[[ DATA EXTRACTS, beginning ]]
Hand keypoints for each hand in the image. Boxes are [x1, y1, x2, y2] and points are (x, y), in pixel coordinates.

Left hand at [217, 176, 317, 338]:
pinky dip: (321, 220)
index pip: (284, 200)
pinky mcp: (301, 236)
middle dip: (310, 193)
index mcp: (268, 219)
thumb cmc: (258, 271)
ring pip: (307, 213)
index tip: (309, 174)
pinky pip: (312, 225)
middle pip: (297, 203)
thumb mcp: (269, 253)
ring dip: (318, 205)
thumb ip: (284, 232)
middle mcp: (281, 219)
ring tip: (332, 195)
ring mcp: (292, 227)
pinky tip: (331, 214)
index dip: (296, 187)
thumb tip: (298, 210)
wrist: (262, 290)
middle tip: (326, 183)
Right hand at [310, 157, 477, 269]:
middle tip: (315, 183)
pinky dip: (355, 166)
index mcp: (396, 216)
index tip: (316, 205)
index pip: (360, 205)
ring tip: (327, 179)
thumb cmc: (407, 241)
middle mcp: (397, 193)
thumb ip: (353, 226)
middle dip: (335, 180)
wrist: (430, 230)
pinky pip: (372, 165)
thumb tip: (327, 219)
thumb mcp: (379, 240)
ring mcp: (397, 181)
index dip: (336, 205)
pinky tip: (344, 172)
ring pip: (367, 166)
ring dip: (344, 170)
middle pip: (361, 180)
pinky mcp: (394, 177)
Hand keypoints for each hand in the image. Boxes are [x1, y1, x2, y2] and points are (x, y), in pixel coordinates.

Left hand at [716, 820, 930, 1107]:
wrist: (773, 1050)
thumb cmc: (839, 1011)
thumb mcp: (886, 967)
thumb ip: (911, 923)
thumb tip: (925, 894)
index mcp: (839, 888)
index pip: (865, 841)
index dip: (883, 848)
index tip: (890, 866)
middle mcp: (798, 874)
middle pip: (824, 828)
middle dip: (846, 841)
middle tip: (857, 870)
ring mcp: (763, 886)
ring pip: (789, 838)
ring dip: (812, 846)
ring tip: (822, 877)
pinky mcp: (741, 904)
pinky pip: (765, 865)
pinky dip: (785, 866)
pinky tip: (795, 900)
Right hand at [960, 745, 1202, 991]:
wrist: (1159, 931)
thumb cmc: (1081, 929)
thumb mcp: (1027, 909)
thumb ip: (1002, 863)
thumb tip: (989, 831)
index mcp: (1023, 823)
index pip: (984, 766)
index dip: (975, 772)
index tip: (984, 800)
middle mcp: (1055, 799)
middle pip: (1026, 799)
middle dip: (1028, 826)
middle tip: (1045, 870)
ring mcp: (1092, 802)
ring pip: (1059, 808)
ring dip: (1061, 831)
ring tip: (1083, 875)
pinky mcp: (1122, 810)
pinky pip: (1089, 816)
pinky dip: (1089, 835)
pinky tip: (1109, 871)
[[ DATA EXTRACTS, end ]]
# WHAT IS NEEDED
Every entry, from first to last, is to be reproduced exactly.

# RESPONSE
Hand keypoints for each hand in the image. Boxes are [x1, y1, x2, y2] and points are (x, y), in pixel coordinates.

Left hand at [217, 176, 317, 338]:
pinky dip: (321, 220)
index pip: (284, 200)
pinky mcp: (301, 236)
middle dip: (310, 193)
index mcp: (268, 219)
thumb cmc: (258, 271)
ring pip: (307, 213)
index tip: (309, 174)
pinky pip: (312, 225)
middle pip: (297, 203)
thumb mcp: (269, 253)
ring dip: (318, 205)
thumb ip: (284, 232)
middle mcp: (281, 219)
ring tip: (332, 195)
ring mcp: (292, 227)
pinky tip: (331, 214)
index dip: (296, 187)
thumb tip: (298, 210)
wrist: (262, 290)
middle tip: (326, 183)
Right hand at [310, 157, 477, 269]:
middle tip: (315, 183)
pinky dip: (355, 166)
index mcp: (396, 216)
index tip: (316, 205)
index pip: (360, 205)
ring tip: (327, 179)
thumb cmc: (407, 241)
middle mcp: (397, 193)
thumb ip: (353, 226)
middle dip: (335, 180)
wrist: (430, 230)
pinky pip: (372, 165)
thumb tip: (327, 219)
thumb mcp: (379, 240)
ring mcp: (397, 181)
index dip: (336, 205)
pinky tip: (344, 172)
ring pip: (367, 166)
ring dip: (344, 170)
middle pip: (361, 180)
pinky mcp: (394, 177)
Hand keypoints for each hand in the image. Boxes are [x1, y1, x2, y2] and points are (x, y), in pixel coordinates.

Left hand at [716, 820, 930, 1107]:
wrist: (773, 1050)
thumb cmc: (839, 1011)
thumb mcp: (886, 967)
thumb ip: (911, 923)
thumb tip: (925, 894)
index mcp: (839, 888)
index pip: (865, 841)
index dip: (883, 848)
index tip: (890, 866)
middle mcp: (798, 874)
middle pip: (824, 828)
middle dip: (846, 841)
middle tip: (857, 870)
ring mcp: (763, 886)
ring pip: (789, 838)
ring dip: (812, 846)
ring tip: (822, 877)
pinky mcp: (741, 904)
pinky pip: (765, 865)
pinky dip: (785, 866)
pinky tip: (795, 900)
Right hand at [960, 745, 1202, 991]:
wrist: (1159, 931)
thumb cmc: (1081, 929)
thumb mcp: (1027, 909)
thumb ip: (1002, 863)
thumb tip: (989, 831)
index mcp: (1023, 823)
index pip: (984, 766)
index dip: (975, 772)
index tip: (984, 800)
middle mcp: (1055, 799)
middle pip: (1026, 799)
middle dip: (1028, 826)
middle tip: (1045, 870)
ring mcp: (1092, 802)
ring pip: (1059, 808)
ring dip: (1061, 831)
ring tip: (1083, 875)
pinky mcp: (1122, 810)
pinky pip: (1089, 816)
pinky dip: (1089, 835)
pinky tip: (1109, 871)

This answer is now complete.